▶ [TASK PROMPT]: Convert the stretch from the line containing "Hervorgehoben" through the end of the lines into a Markdown table with the columns Row and Line. Put a running row number under Row and the line itself under Line, and leave out blank lines.

▶ [TASK DATA]:

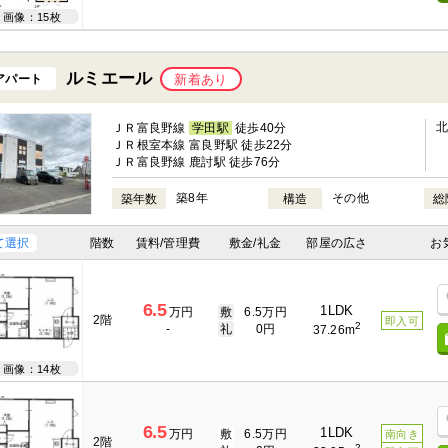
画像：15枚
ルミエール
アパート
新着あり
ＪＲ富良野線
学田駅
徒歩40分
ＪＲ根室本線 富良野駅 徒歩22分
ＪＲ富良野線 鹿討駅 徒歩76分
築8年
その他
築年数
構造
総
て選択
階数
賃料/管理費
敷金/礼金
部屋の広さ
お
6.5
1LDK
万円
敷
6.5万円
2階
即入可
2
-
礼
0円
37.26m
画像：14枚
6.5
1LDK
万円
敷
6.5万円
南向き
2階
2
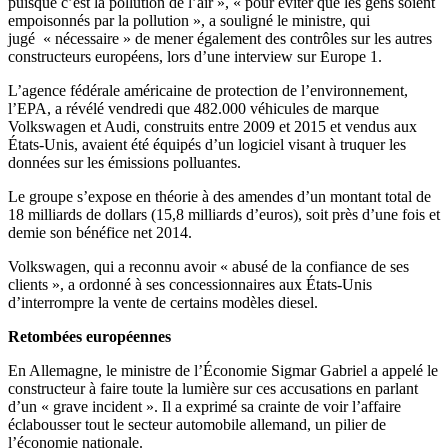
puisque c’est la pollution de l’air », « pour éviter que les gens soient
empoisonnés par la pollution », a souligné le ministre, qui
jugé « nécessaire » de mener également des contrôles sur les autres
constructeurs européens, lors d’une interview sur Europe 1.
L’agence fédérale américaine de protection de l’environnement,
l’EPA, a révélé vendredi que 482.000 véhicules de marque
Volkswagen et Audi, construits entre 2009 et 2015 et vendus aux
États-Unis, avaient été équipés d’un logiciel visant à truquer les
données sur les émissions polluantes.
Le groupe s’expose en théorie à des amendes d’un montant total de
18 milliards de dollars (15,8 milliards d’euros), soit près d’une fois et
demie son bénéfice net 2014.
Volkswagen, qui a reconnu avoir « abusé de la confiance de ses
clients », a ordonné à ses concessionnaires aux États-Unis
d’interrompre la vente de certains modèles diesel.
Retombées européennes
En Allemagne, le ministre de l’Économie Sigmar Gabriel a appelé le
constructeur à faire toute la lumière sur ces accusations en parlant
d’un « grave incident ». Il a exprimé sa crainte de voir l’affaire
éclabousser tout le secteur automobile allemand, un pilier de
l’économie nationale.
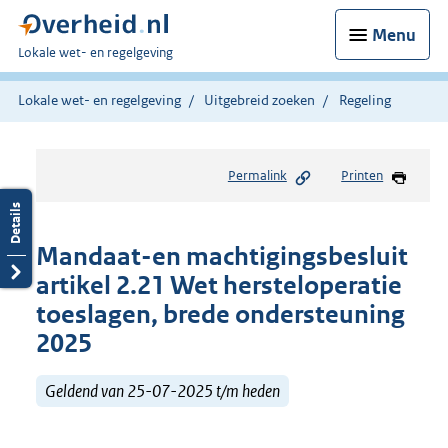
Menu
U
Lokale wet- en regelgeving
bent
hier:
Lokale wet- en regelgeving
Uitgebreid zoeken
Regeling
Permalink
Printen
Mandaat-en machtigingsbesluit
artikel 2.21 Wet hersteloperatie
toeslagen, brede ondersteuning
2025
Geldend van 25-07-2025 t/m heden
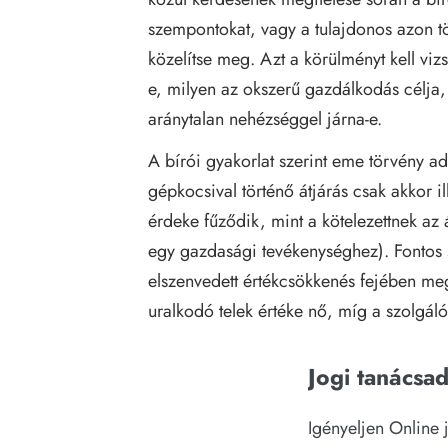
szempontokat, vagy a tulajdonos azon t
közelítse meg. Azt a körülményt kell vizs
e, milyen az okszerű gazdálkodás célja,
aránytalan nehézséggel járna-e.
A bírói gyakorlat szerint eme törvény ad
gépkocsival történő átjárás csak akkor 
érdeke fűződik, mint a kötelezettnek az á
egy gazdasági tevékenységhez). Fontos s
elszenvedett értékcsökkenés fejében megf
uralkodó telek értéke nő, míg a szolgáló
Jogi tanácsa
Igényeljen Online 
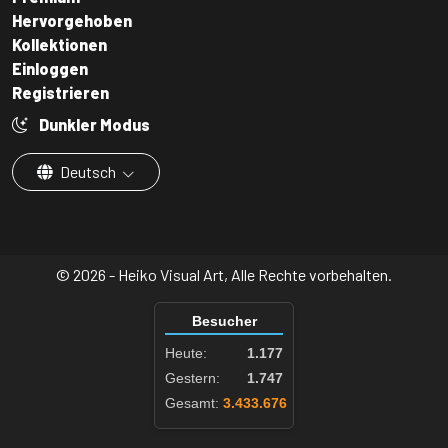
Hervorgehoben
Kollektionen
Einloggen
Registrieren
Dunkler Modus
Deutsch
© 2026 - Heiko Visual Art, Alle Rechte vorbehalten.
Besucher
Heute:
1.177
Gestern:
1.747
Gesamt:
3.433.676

▶ [TASK OUTPUT]:
| Row | Line |
|---|---|
| 1 | Hervorgehoben |
| 2 | Kollektionen |
| 3 | Einloggen |
| 4 | Registrieren |
| 5 | Dunkler Modus |
| 6 | Deutsch |
| 7 | © 2026 - Heiko Visual Art, Alle Rechte vorbehalten. |
| 8 | Besucher |
| 9 | Heute: |
| 10 | 1.177 |
| 11 | Gestern: |
| 12 | 1.747 |
| 13 | Gesamt: |
| 14 | 3.433.676 |